The A1 motorway between Geneva and Lausanne is often congested because when a slow vehicle wants to overtake a slower moving vehicle it blocks the motorway as can be seen in the video included within this post.

On a three-lane motorway you have the slow lane for slow vehicles, insecure drivers and stoned people with no rush to get anywhere. In the middle lane you have those who want to drive at the speed limit without having to slow down and accelerate all the time. In the left lane, you have all the cars that want to overtake everyone else.

In a system with three lanes, there are three options, and these three options usually ensure that all cars are going at the speed that they are restricted to, or feel comfortable with.

In a two-lane system, these three groups of drivers are stuck in two lanes, but in reality, you only have one lane, the fast lane. The problem with having just two lanes is that if you’re in the right lane you will need to move out and back in constantly as you are expected to do.

Frequently when you do this you find that you are constantly having to go from 100-120km/h burning a lot of fuel constantly accelerating and decelerating. The reason for this constant change of speed is that you’re constantly getting blocked by cars in the right lane either driving too fast or too close to each other. This is another behaviour you see in the two-minute clip.

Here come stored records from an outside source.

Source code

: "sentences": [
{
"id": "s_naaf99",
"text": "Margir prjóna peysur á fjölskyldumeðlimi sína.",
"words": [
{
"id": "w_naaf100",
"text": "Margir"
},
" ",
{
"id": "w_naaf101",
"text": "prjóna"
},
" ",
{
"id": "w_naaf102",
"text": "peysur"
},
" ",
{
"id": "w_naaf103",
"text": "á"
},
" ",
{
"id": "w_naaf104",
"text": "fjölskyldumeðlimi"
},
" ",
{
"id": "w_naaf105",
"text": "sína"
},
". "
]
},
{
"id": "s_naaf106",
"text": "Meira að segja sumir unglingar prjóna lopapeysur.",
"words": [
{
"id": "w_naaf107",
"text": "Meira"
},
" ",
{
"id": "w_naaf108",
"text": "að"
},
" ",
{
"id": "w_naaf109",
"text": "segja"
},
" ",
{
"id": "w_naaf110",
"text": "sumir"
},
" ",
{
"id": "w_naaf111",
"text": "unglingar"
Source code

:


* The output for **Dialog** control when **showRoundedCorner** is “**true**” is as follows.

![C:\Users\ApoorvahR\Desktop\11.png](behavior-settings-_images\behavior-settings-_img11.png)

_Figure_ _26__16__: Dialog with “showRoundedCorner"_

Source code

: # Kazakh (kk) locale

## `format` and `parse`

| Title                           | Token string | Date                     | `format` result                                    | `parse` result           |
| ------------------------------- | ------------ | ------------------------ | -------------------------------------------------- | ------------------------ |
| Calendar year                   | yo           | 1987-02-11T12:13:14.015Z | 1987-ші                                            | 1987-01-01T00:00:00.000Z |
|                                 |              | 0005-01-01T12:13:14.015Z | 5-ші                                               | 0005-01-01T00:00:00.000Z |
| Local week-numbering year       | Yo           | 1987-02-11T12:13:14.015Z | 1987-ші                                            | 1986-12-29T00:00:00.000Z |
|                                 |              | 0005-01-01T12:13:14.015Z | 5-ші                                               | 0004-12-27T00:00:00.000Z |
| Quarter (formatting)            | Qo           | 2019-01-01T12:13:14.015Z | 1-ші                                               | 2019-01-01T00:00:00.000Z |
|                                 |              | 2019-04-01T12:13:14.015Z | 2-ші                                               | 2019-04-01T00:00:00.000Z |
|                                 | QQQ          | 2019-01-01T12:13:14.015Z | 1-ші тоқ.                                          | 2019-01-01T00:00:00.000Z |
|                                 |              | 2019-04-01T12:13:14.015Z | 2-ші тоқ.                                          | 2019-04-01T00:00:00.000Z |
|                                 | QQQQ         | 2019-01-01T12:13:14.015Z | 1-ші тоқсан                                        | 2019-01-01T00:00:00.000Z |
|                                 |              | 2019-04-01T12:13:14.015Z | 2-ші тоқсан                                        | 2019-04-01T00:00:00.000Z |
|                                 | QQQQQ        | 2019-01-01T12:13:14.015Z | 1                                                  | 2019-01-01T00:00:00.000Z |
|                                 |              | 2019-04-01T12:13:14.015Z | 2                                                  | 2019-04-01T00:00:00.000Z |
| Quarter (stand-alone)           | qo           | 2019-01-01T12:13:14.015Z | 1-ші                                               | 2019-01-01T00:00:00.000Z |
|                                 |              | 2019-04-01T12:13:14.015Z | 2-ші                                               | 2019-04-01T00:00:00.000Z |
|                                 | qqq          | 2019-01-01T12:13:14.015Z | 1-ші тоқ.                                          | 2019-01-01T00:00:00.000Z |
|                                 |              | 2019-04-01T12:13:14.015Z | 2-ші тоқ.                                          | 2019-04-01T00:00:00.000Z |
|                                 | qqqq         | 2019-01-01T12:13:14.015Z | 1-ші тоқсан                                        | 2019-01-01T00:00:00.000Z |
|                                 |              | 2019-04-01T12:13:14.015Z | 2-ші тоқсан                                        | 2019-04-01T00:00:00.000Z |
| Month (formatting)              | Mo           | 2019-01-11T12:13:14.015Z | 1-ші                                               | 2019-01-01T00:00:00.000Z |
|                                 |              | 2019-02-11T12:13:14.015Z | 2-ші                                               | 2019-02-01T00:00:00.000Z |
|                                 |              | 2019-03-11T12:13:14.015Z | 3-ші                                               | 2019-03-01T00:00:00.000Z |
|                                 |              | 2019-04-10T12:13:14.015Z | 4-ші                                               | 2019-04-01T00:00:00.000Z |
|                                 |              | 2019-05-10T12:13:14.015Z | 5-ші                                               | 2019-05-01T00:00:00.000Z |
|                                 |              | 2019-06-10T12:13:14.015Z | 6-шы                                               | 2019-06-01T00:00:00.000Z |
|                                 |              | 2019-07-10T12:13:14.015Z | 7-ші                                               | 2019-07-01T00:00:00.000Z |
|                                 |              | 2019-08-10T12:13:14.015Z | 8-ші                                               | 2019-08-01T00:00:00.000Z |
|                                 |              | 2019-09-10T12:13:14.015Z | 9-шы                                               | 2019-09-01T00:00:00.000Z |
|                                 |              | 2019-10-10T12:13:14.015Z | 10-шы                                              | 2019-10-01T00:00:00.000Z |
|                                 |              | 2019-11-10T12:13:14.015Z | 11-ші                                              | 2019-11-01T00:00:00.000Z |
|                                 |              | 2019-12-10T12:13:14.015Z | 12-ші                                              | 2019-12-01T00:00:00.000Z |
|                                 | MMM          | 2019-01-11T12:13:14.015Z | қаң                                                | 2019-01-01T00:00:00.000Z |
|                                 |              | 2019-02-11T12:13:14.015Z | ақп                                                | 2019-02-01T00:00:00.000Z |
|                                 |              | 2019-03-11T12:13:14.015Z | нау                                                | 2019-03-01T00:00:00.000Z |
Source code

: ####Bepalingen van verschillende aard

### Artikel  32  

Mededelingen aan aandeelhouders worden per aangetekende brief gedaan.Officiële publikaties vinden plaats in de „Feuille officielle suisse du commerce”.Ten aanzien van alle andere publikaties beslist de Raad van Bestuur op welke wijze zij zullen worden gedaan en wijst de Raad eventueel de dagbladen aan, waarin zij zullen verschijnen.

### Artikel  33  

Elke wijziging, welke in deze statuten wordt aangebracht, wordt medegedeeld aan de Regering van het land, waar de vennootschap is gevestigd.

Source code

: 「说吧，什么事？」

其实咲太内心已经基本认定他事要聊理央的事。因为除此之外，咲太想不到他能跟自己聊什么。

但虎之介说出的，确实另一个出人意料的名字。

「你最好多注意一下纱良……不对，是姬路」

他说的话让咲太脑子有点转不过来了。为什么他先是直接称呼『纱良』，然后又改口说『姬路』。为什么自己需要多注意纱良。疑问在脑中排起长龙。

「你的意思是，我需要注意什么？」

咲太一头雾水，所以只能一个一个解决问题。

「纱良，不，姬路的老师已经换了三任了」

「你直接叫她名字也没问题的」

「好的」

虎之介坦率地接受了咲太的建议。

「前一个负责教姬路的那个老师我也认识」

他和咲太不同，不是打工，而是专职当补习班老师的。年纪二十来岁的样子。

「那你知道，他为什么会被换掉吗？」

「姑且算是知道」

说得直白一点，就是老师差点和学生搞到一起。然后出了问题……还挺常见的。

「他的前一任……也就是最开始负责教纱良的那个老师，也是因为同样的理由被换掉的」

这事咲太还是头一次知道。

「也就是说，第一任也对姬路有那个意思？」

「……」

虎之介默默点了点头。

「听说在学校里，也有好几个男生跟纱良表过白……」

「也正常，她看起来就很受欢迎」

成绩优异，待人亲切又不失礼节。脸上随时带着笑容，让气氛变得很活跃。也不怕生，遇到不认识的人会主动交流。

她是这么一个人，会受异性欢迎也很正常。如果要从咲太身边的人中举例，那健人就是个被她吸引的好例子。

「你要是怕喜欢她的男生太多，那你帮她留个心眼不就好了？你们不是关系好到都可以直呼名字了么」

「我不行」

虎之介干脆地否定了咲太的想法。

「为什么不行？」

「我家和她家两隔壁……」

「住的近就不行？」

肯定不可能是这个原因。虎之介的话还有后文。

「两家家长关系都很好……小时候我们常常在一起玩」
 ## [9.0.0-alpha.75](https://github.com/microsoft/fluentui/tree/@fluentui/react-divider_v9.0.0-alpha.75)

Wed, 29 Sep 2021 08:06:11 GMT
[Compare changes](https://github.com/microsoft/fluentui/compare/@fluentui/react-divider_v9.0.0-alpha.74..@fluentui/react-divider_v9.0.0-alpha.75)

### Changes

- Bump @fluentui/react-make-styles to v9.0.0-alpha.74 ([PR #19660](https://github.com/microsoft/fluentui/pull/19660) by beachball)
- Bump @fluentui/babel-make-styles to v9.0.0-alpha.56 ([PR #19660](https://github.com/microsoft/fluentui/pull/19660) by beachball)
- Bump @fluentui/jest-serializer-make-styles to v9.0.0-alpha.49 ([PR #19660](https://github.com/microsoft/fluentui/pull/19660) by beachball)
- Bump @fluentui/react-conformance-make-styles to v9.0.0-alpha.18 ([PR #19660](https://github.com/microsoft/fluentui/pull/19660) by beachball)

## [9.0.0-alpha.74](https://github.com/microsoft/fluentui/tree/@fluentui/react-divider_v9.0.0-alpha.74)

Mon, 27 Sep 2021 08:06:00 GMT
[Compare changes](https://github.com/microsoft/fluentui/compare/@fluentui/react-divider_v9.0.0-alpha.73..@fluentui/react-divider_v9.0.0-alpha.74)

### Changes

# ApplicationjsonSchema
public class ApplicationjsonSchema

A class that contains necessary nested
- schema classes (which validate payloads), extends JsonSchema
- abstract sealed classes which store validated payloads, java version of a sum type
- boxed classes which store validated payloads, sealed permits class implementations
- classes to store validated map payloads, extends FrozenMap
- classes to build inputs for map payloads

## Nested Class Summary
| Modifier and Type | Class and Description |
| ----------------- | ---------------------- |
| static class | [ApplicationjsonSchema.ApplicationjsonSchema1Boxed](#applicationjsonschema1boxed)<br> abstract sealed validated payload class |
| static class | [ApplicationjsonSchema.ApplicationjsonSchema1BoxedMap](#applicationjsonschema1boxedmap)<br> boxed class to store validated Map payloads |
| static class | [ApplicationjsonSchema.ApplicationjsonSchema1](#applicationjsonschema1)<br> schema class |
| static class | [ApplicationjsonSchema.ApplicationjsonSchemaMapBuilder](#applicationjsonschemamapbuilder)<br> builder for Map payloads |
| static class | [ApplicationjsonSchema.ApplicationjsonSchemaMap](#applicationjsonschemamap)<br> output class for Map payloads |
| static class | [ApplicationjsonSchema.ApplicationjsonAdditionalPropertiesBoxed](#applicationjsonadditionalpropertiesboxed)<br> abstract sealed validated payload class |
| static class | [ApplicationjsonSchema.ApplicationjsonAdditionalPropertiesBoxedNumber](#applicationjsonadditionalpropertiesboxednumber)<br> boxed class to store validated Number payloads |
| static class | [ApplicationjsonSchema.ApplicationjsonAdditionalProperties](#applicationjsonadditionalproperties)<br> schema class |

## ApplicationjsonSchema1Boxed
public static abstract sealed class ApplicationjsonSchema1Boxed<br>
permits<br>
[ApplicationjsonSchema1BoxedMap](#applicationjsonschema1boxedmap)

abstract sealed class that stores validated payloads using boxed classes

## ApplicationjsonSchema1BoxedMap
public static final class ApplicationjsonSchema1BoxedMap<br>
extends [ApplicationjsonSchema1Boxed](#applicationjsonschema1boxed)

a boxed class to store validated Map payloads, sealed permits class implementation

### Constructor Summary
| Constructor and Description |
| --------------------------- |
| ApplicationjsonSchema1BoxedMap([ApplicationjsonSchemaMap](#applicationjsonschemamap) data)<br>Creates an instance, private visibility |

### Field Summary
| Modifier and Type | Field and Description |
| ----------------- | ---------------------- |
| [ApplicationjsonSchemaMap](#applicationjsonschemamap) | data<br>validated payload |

This results in large stretches of the motorway being empty. As two slow vehicles overtake faster vehicles are unable to overtake and the density of traffic behind the slow vehicles increases. As soon as the slow vehicle has finished overtaking vehicles able to go at the speed limit accelerate and the accordion of traffic expands again.

In a three-lane system, the accordion has less chance to occur resulting in greater fuel economy as cars stick to a steady speed.

I filmed the motorway as a distraction during a walk, not expecting to get such a clear illustration of how easily congestion occurs on a two-lane motorway.